You’ve Got (No More) Religious Mail!
I enjoyed the article “These Women Aren’t An Abomination!” (June Church & State). I was particularly intrigued to read about the West Virginia county clerk who felt she had the right to lecture people based on her religious beliefs: “I just told them my opinion. I just felt led to do that. I believe God was standing with me, and that’s just my religious belief.”
I too am a public employee. (I deliver mail for the post office.) But it never occurred to me I had a right to berate my customers based on my beliefs. Now I guess I can feel free to comment on people’s mail: “That religious group asking you for money doesn’t follow the true word, this charity is bogus, that church believes some really stupid things,” etc. I just have to add that I’m exercising my right, and anyone who objects is trying to suppress my religious freedom.
Thank you, Deputy Clerk Debbie Allen, for enlightening me!
—Andrew Mitchell Bloomfield, Conn.
Church, State And Trans Rights
As a firm believer in the constitutionally mandated separation of church and state, and believing that religious liberty can only exist under a purely secular government, I have been a longtime supporter of the important and valuable work done by Americans United for Separation of Church and State. However, your most recent news item and article on supposed discrimation by two states (North Carolina and Texas) against LGBT persons by requiring persons to use the public restroom that matches their biological sex is extremely misguided.
For the record, North Carolina’s much maligned HB2 only applied to publically funded facilities. Private entities remained free to set their own restroom policies. Furthermore, restroom facilities in North Carolina are segregated by anatomy, not gender identity. Proof of this can be found in the physical equipment installed in men’s versus women’s rooms. Furthermore, no one in North Carolina has been denied the use of a restroom, public or private.

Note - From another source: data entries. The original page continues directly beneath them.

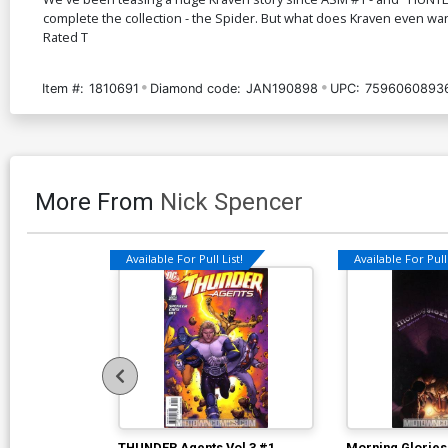
complete the collection - the Spider. But what does Kraven even want
Rated T
Item #:
1810691
Diamond code:
JAN190898
UPC:
7596060893
More From
Nick Spencer
Available For Pull List!
Available For Pull 
THUNDER Agents Vol 3 #1
Morning Glories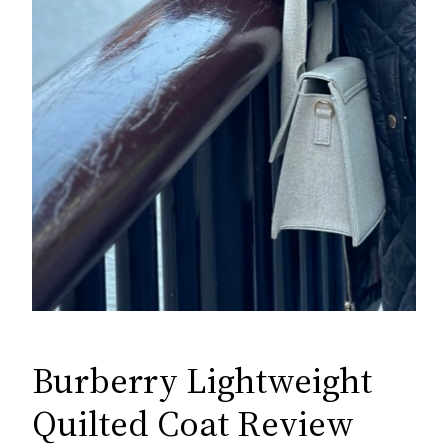
Burberry Lightweight
Quilted Coat Review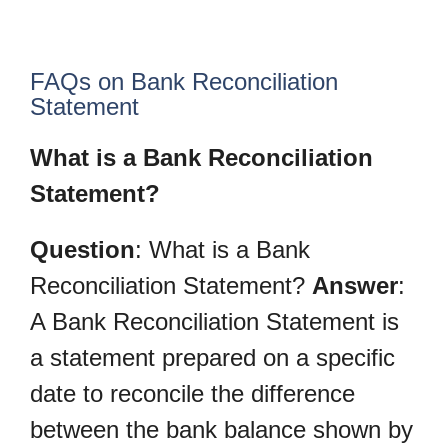
FAQs on Bank Reconciliation
Statement
What is a Bank Reconciliation
Statement?
Question
: What is a Bank
Reconciliation Statement?
Answer
:
A Bank Reconciliation Statement is
a statement prepared on a specific
date to reconcile the difference
between the bank balance shown by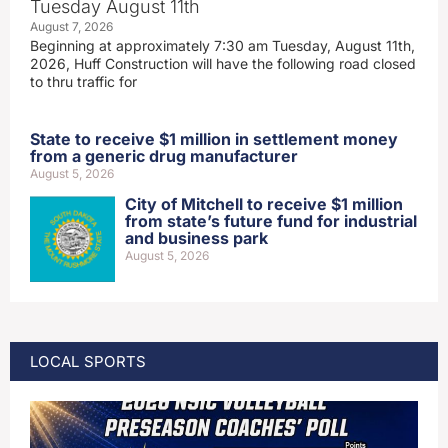
Tuesday August 11th
August 7, 2026
Beginning at approximately 7:30 am Tuesday, August 11th,
2026, Huff Construction will have the following road closed
to thru traffic for
State to receive $1 million in settlement money
from a generic drug manufacturer
August 5, 2026
City of Mitchell to receive $1 million
from state’s future fund for industrial
and business park
August 5, 2026
LOCAL SPORTS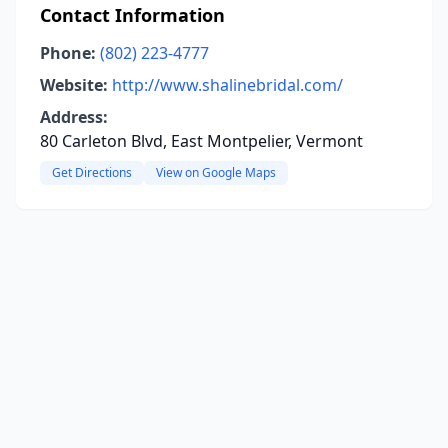
Contact Information
Phone:
(802) 223-4777
Website:
http://www.shalinebridal.com/
Address:
80 Carleton Blvd, East Montpelier, Vermont
Get Directions
View on Google Maps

Beyond that, it is important to understand that gender identity is pretense. If a person’s gender/sex is to be based on how they self identify, I would proffer that the same could be applied to a person’s age or race. Is it discriminatory to refuse alcohol or cigarette sales to the 14 year old who self identifies as a 25 year old? Is a white male who self identifies as a black female to be availed of affirmative action programs? This is the slippery slope we embark upon when a person’s self-identity is allowed to trump biological science.
I believe that Americans United should rethink its position, or perhaps even refrain from venturing beyond the original stated mission of the organization. Arguing legal rights for personal pretense is not altogether dissimilar to defending religious mythology in our laws.
—Tom Kirkman III High Point, N.C.
Editor’s Note: Americans United’s involvement in transgender rights is summed up well on our Protect Thy Neighbor website: “Religion is being used as an excuse to undermine nondiscrimination protections for transgender people. Although there is an increasing public awareness of issues relating to gender identity and expression, there are currently few legal protections for transgender people. And we seeing efforts to thwart progress, including invoking religion as a reason to block the passage of new nondiscrimination provisions and to undermine existing legal protections. We are fighting back because we believe that religion should not be used as an excuse to deny basic equality to our LGBTQ neighbors.”
Habits Aren’t ‘Clerical’ Garb
Thanks for your recent article on the history of AU (“Seventy Years of Separation,” July-August Church & State). I have one quibble: You said New Mexico nuns were wearing “clerical garb.” Unless they were dressing up in priests’ vestments – which would be another story altogether! – nuns and all Roman Catholic women are prohibited from being clerics. It’s an issue outside the purview of AU, but significant nonetheless. As this took place before Vatican II, they were undoubtedly wearing religious habits.
—Bill R. Douglas Des Moines, Iowa
Grand Canyon: Millions, Not Billions
I spent the second day of my retirement reading the July-August issue of Church & State. I am glad to belong! One correction, however: I believe the accepted science is the Grand Canyon has been cut over millions of years, not billions. (“Creationist Sues After Being Denied Access To Rocks In Grand Canyon,” People & Events) I think I caught this as we recently had a great trip to southern Utah, and we saw the Grand Canyon itself a couple of years ago.
—Bill Marker Baltimore, Md.
The article “Grimm Grievances” in the July-August issue of Church & State contained an error. Ethan Cantrell won second place in the Americans United essay contest. Autumn Jenkins won third place.